- Produced by: Siegmund Lubin
- Production company: Lubin Manufacturing Company
- Release date: March 2, 1907;
- Running time: 12 min.
- Country: United States

= The Unwritten Law (1907 film) =

American film

The Unwritten Law: A Thrilling Drama Based on the Thaw-White Case is a 1907 film produced by the Lubin Manufacturing Company in the true crime genre, about American coal and railroad baron Harry Kendall Thaw's killing of architect Stanford White over his involvement with model and actress Evelyn Nesbit.
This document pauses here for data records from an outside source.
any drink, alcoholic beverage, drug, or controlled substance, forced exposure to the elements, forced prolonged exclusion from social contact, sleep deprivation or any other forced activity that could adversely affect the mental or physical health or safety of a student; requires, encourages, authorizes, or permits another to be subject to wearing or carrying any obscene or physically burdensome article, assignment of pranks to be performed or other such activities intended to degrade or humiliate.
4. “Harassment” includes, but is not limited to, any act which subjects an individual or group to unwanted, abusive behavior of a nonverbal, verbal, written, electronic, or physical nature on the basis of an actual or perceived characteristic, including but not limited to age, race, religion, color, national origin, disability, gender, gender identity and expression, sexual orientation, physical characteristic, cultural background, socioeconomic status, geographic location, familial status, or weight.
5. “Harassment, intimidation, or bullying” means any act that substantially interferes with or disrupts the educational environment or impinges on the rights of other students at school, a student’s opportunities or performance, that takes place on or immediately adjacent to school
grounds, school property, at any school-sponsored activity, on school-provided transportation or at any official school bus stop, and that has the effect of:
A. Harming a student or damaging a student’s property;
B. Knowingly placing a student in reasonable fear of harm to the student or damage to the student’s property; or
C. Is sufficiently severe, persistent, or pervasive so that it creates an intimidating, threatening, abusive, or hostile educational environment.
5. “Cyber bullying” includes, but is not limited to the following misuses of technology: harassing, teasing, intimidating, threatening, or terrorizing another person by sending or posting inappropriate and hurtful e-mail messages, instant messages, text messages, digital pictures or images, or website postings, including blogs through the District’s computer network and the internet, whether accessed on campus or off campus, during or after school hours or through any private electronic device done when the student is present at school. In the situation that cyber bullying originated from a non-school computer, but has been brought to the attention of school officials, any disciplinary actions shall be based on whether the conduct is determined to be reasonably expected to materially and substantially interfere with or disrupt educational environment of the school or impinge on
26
Produced and released concurrently with Thaw's trial, its depiction of a recent sexual scandal led to widespread controversy, becoming "the first film in the United States to be widely construed as 'scandalous.

== Plot ==
The plot closely follows Nesbit's own testimony regarding White's seduction and assault, followed by a scene of the killing and Thaw's imprisonment in New York prison The Tombs. Finally, the film shows Thaw's acquittal, though in reality, he had not yet been acquitted at the time of the film's release.

== Reception ==
The film was denounced in the motion picture press and banned in several cities.

In his book Policing Cinema: Movies and Censorship in Early-Twentieth Century America, film scholar Lee Grieveson situates the film within the broader discourse on sexuality, morality, and cinema in the United States.